WARNING: science-based nutrition will rock your world.

Friday, July 16, 2010

Eat The Rainbow: Simple Recipes Included

       What could be easier than this lunch?
       (OK, a drive-thru, ha ha ha)

Chickpeas: cook a bag of chickpeas according to directions (overnight soak, etc.), OR open a can, drain it, and rinse the peas in cold water. Throw them in a bowl. Anticipate your next delicious move.

Party Dress for the Chickpeas: toss a handful of herbs (cilantro, dill, basil, parsley, or a combo), a jalapeno pepper, a couple tablespoons of olive oil, some lemon juice, and a pinch of salt in a blender or food processor; add more oil and / or lemon juice if needed. Pour what you need over the chickpeas, and refrigerate the rest for later. You'll use it again.

Four- Minute Steamed Okra: set up your well-used steamer basket scenario (see July 2nd post for explicit steaming directions); when the water steams, add the okra; set the kitchen timer for NO MORE THAN 4 minutes. Remove the basket promptly, and drizzle the little green alien pods with olive oil and sea salt.  

MY HEARTFELT OKRA TESTIMONY: eating okra lightly cooked this way will change your world, I swear. My favorite okra recipe used to be this: boil a quart of salt water; add a pound of okra; cook for 20 minutes, then flush down the toilet. Think you don't like okra?
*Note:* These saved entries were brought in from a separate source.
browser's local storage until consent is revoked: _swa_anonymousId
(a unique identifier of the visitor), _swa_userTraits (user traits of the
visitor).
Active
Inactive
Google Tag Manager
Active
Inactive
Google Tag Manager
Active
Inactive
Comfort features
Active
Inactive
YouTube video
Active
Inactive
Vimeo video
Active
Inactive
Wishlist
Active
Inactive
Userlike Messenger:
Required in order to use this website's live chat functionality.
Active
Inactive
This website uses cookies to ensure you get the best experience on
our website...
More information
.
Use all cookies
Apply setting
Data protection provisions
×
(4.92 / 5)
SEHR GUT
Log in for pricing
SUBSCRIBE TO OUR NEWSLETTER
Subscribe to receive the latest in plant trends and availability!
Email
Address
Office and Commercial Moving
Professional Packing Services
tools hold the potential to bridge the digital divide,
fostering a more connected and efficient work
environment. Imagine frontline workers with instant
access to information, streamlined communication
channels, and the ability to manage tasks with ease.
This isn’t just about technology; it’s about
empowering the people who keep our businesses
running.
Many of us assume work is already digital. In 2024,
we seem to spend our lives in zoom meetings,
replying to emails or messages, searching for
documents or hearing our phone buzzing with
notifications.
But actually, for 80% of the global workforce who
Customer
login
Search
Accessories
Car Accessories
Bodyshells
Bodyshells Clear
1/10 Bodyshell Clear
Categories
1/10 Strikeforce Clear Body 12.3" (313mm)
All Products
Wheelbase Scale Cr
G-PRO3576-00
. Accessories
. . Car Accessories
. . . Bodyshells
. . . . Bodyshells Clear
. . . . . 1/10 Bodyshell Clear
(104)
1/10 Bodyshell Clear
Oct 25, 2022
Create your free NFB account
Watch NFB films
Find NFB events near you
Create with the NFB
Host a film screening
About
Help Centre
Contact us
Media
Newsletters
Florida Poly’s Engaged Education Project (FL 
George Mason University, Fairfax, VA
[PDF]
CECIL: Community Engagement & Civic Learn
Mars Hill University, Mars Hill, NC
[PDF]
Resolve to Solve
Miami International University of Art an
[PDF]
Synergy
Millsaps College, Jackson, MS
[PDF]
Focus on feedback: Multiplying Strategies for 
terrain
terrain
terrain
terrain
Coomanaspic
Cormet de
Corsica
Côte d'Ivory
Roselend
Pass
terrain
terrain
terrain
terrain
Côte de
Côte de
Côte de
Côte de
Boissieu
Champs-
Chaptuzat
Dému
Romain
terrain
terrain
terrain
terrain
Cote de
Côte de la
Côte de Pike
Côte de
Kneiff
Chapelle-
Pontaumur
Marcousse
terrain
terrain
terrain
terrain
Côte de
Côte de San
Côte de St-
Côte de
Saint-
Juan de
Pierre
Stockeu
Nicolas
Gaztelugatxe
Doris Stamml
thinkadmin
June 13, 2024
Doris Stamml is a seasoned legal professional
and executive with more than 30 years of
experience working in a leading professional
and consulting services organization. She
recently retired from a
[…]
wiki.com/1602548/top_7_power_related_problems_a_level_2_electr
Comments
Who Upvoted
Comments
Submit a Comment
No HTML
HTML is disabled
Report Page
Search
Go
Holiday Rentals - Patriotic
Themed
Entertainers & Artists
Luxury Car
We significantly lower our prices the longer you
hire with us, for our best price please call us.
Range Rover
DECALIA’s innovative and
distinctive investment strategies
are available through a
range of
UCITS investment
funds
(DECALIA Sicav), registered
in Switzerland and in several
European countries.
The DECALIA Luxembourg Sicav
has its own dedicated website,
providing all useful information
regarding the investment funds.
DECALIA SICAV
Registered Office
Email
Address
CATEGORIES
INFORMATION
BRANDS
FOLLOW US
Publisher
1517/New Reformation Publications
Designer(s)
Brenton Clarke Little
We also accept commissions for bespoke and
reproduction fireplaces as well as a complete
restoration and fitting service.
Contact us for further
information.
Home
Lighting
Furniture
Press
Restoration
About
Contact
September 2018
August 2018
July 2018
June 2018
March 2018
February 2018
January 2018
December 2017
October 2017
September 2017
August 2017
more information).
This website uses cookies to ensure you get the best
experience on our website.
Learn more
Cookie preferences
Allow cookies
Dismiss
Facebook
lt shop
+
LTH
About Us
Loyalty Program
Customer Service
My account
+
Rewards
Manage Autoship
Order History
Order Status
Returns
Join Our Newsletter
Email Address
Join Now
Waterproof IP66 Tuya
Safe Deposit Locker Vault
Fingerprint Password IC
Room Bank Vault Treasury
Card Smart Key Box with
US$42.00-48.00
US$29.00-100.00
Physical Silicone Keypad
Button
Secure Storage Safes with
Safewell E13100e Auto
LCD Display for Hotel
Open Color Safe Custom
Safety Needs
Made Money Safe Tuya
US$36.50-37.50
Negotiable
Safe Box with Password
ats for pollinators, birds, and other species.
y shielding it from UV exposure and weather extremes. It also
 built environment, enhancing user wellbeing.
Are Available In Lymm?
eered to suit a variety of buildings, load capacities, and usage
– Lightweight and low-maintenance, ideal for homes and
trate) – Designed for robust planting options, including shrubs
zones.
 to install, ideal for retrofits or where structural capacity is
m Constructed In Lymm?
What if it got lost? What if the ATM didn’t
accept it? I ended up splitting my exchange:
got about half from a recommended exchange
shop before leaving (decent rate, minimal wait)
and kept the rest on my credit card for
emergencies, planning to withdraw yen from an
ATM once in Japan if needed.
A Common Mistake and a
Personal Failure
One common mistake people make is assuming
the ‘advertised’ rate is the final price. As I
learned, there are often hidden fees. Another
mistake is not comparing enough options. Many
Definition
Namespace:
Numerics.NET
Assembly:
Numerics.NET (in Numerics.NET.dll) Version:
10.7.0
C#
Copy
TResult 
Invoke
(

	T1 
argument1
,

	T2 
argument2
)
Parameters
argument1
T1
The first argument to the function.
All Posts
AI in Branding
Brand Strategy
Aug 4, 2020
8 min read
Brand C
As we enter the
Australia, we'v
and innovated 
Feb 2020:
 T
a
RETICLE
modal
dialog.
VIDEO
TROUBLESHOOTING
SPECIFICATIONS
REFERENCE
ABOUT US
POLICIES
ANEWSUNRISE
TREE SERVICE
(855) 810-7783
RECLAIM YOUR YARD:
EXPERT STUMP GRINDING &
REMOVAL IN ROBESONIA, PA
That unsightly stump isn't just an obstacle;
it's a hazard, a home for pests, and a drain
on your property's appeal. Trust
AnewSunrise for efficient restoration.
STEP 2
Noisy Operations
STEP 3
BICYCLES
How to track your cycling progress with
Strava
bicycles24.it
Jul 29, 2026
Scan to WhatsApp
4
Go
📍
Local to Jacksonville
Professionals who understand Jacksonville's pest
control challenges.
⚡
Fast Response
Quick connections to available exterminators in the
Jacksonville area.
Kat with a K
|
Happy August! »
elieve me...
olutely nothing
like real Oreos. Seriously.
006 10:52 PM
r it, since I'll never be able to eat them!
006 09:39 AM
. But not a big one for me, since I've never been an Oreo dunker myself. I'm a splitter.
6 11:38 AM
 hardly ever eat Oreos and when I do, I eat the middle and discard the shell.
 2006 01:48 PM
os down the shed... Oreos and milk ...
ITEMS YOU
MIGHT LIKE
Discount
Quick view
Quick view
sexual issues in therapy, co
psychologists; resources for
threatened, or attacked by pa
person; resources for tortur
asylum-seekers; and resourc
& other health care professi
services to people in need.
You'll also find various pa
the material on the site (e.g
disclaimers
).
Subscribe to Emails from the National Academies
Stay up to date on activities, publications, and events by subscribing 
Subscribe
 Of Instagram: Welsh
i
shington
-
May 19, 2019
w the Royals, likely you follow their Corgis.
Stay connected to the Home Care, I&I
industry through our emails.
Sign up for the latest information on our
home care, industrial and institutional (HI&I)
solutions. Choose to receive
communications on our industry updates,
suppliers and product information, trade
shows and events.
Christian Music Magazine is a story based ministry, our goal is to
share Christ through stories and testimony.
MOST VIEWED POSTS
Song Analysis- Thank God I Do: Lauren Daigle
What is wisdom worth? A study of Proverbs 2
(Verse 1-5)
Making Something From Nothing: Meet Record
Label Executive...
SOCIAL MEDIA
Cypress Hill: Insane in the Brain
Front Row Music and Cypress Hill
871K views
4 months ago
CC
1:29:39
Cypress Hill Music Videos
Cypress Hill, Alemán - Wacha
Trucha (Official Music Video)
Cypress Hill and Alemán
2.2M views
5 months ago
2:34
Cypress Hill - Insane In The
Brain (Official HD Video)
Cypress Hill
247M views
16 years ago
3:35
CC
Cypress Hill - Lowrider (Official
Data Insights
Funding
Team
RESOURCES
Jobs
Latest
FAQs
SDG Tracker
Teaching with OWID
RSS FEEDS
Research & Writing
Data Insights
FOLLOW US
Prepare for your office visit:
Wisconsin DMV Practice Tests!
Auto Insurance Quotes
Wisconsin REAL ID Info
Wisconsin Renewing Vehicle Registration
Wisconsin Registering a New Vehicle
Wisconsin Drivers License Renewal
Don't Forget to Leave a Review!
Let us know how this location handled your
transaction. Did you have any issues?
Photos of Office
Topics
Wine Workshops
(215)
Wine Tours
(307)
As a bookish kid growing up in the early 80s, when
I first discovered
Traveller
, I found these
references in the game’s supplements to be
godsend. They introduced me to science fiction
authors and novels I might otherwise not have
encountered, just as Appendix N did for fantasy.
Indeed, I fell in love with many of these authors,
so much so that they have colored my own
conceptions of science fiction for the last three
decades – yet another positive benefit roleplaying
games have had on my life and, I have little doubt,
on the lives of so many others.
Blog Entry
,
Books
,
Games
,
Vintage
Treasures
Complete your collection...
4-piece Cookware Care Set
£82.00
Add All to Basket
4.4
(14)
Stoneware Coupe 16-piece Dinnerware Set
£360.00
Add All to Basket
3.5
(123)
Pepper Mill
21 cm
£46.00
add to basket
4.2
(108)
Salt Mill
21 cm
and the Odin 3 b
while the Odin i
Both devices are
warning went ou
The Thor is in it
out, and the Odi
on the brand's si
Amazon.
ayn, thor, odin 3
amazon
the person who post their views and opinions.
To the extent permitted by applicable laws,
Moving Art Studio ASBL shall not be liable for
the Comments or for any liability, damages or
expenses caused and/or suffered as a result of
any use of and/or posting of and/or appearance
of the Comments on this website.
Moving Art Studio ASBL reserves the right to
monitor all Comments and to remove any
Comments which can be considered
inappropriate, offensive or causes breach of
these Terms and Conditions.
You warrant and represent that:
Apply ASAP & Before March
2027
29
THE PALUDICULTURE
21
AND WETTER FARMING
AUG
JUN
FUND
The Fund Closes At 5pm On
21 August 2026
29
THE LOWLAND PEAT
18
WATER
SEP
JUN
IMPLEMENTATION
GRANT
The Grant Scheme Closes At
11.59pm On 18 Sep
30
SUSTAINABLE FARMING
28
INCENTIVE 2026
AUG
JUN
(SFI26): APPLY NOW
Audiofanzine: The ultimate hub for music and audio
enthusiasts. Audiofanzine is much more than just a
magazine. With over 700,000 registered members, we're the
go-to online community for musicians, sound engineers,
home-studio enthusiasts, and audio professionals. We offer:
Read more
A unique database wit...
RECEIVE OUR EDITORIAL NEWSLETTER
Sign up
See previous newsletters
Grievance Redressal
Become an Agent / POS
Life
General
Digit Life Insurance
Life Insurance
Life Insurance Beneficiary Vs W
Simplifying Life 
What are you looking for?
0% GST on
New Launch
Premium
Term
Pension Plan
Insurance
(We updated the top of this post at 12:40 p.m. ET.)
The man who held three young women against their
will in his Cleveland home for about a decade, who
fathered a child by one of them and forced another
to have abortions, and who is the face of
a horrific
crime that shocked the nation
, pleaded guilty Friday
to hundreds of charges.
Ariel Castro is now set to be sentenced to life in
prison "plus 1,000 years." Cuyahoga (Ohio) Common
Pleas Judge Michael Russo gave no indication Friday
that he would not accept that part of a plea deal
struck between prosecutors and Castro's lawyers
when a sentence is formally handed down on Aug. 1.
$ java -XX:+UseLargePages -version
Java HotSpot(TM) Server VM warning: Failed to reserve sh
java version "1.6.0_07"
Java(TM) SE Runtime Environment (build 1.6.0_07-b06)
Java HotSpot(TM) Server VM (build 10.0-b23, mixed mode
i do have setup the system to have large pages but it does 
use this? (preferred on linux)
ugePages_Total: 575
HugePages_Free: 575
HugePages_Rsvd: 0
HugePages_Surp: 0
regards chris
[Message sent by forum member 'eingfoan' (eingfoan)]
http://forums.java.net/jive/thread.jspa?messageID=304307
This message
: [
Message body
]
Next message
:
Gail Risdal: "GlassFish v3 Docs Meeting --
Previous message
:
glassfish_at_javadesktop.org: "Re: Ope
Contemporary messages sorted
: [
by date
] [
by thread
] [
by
Think again, my friend. I was a card-carrying okra hater unless it was fried dark brown and covered with ketchup. Stewed? Ugh. Still makes me gag just thinking about it. But, this, I'm serious; it's my favorite summer food. Be brave, and you will be rewarded.

Chilled purple cabbage: turn your burner on medium high; in a frying pan, heat up a couple tablespoons of chicken broth or water; add a couple of cups or more chopped cabbage of any color (mine happened to be purple which turned a lovely color of blue when cooked - much more palatable than the artificial blue of M&Ms); add a liberal pinch of salt, a squeeze of lemon juice, and stir; after a minute or two, you might need to add another tablespoon or so of liquid, depending on how old the cabbage is - the younger it is, the quicker it will cook - and cover it for another minute. It takes approximately 5 minutes or less to cook cabbage this way, and it will be crunchy, not mushy. Eat what you want, and store the rest. Cabbage is good for breakfast, remember?

Marinated Cukes and Onions: Slice a bunch of garden cukes as thin as you can; slice a large sweet onion very thinly, too; in a large casserole-type glass container, layer the cukes and onions. Boil one cup of apple cider vinegar, one cup of water, and 1/2 cup of honey or organic cane sugar. Pour the hot mixture over the cukes and onions until the veggies are covered. If you need more liquid, just add more vinegar and water. If you want these babies even sweeter, add balsamic vinegar at the end.

Cherry Tomatoes and Fresh Peppers: wash 'em, eat 'em.